Smith may not have had game film against a lot of elite offensive tackles. He did, though, spend every day at Northern Iowa practicing against Spencer Brown, a 6-foot-8, 311-pound behemoth chosen in the third round by the Buffalo Bills.

“I think they helped each other become a third- and fourth-round draft pick. I think it’s a great analog because they had to go pass rush against each other. They made each other better,” Farley said. “Spencer would grab Elerson [after practice] and they’d go off in the corner and they’d get more reps in as far as working different angles, just trying to help each other be better players. There’s no question they’ve made each other better in the time they’ve been here.”

Where he fits with the Giants

It might have surprised some that the Giants selected Smith after grabbing edge rusher Azeez Ojulari in Round 2. With Ojulari and Smith, the return of Lorenzo Carter and Oshane Ximines from injury, the addition of Ryan Anderson as a free agent, and second-year players like Cam Brown and Carter Coughlin, the Giants have a crowd at the edge spot.

“There’s a lot of competition there,” said GM Dave Gettleman. “At the end of the day, it’s about competition. It’s about competition. And we just feel like with those two draft picks, we’ve upgraded.”

Giants coach Joe Judge often says there is no such thing as a pro-ready player right out of college, whether it’s a big-school or small-school player. Pettit said Saturday all of the players “are going to have to come in and develop and become pros.”

Ask Farley and he will tell you he believes Smith already has a professional attitude.

“He’s very mature. He’s not a guy, you think of some college kid running around enjoying weekends, enjoying the summer. That’s not Elerson,” Farley said. “Elerson’s a family-orientated person, he keeps to himself. I call it a professional personality is what he comes off as because he always looks so sincere and so controlled.

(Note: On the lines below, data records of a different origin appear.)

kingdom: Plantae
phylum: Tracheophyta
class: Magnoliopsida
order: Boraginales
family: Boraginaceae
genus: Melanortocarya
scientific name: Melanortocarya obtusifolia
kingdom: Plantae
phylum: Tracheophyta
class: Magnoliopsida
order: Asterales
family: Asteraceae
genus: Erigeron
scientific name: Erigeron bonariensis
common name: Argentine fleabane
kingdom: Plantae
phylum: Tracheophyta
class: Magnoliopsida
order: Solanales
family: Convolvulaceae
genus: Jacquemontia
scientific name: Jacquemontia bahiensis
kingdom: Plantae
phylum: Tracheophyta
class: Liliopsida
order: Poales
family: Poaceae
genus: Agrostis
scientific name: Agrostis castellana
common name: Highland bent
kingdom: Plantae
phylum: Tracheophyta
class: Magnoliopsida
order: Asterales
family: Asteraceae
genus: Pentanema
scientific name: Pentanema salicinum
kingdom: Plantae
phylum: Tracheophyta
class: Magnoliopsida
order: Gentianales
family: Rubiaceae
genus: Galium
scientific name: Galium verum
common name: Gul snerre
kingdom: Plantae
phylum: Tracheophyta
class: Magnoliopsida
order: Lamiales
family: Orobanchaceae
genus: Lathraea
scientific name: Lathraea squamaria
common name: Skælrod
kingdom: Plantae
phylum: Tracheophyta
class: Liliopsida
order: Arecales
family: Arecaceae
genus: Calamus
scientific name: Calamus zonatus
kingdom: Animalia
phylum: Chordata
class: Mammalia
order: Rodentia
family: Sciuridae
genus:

That’s just who he is.”

Whether he will or not remains to be seen, but Gettleman said Smith “definitely does” have the ability to develop into a quality NFL pass rusher.

Farley believes the bet on Smith’s potential is one the Giants will end up winning:

“I’ll tell you what — for the Giants, they’re going to win the battle on this one because the timing of this really turned out good for the Giants and for Elerson.”